Current state: Under Discussion
Discussion thread: KIP-424: Allow suppression of intermediate events based on wall clock time
JIRA: KAFKA-7748
Please keep the discussion on the mailing list rather than commenting on the wiki (wiki discussions get unwieldy fast).
This proposal would add a new method, untilWallClockTimeLimit
, to the Suppressed
interface:
/**
* Configure the suppression to wait {@code timeToWaitForMoreEvents} amount of wall clock time after receiving a record
* before emitting it further downstream.

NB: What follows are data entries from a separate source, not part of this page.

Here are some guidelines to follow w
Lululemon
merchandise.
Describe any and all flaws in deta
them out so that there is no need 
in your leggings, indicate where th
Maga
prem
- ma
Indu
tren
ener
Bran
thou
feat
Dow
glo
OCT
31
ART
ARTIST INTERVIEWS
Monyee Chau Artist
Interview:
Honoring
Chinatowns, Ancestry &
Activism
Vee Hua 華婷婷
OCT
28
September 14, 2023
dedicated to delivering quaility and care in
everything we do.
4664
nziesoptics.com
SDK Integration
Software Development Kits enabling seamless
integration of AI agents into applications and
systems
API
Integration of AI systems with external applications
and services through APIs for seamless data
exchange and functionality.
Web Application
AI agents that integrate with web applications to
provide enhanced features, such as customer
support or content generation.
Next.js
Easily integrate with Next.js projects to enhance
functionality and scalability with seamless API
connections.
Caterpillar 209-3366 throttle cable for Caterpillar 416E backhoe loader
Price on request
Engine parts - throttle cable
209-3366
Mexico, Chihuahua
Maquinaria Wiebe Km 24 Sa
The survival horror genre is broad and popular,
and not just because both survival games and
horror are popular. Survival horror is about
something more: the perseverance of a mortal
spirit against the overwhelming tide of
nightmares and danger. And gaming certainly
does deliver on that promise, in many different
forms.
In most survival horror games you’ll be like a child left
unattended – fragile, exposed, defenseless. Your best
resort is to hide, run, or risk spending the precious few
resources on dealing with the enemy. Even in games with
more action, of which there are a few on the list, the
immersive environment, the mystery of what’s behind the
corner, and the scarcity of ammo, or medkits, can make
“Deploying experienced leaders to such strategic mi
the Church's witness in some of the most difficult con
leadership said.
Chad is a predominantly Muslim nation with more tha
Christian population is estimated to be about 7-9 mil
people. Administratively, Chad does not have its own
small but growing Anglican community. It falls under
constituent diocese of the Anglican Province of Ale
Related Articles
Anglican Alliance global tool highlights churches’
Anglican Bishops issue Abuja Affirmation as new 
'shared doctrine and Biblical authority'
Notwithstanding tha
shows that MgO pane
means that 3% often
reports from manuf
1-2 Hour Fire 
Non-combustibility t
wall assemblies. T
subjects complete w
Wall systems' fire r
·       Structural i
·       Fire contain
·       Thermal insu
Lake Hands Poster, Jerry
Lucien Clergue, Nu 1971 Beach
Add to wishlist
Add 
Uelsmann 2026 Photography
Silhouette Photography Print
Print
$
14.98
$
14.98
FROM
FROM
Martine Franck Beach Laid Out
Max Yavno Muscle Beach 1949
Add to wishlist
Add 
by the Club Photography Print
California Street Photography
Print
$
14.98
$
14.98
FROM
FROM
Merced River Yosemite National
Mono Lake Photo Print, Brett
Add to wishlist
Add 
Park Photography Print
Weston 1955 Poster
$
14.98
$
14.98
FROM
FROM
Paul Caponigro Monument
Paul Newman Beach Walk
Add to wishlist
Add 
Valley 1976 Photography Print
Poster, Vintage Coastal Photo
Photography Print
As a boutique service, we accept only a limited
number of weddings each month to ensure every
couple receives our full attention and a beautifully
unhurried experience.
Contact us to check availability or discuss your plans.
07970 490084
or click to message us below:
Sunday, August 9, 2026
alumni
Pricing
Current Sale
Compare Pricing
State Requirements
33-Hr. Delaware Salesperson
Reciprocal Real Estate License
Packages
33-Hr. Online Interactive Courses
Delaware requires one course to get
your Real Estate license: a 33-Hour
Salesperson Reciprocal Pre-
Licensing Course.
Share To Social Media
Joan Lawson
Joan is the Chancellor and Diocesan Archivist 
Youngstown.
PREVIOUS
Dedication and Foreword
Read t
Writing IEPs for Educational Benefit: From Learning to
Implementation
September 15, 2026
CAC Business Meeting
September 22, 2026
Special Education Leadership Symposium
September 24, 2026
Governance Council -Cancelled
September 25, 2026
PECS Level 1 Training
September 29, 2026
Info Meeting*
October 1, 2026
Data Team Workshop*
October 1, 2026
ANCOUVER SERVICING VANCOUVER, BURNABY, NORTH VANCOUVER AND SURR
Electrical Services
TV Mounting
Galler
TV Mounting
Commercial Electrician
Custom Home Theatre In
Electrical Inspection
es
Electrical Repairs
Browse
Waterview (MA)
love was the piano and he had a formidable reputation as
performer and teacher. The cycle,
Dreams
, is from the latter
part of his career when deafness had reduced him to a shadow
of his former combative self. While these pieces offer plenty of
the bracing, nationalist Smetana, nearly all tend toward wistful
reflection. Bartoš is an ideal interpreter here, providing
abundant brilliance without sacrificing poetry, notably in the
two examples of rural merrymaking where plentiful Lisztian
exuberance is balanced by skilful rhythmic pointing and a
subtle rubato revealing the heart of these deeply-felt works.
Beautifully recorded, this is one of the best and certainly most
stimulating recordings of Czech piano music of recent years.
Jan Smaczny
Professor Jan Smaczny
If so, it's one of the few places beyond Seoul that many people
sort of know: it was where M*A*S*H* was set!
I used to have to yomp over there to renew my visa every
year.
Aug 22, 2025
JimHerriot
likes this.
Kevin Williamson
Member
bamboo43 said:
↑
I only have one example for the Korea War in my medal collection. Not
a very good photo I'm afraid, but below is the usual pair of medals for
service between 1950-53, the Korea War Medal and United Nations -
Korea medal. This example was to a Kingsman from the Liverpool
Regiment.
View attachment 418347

If another record for the same key arrives in the mean time, it replaces
* the first record in the buffer but does <em>not</em> re-start the timer.
*
* @param timeToWaitForMoreEvents The amount of wall clock time to wait, per record, for new events.
* @param bufferConfig A configuration specifying how much space to use for buffering intermediate results.
* @param <K> The key type for the KTable to apply this suppression to.
* @return a suppression configuration
*/
static <K> Suppressed<K> untilWallClockTimeLimit(final Duration timeToWaitForMoreEvents, final BufferConfig bufferConfig);
The intention is to configure an upper bound for how frequently streams will send updates for a particular windowed key downstream. It will function as a rate limiter for cases where the cache fills up, or there is no cache, to ensure streams will not flood downstream. It does require data to flow through at at least the rate specified in order to maintain that flow. For example, configuring a timeToWaitForMoreEvents
for a duration of 5 seconds would mean that you never receive more than one update downstream for a key within any 5 second period. However, checks against the wall clock are event driven: if no events are received in over 5 seconds, no events will be sent downstream.
The main code change here is in KTableSuppressProcessor.enforceConstraints()
, we will need a new predicate to determine when to emit. The InMemoryTimeOrderedKeyValueBuffer
may need to keep track of when we last evicted.
The commit.interval.ms
configuration variable provides a helpful upper bound in how often updates are emitted downstream. However, this requires that cache.max.bytes.buffering
is never full, which is difficult to manage for certain loads and defeats the purpose of having RocksDB as a state store.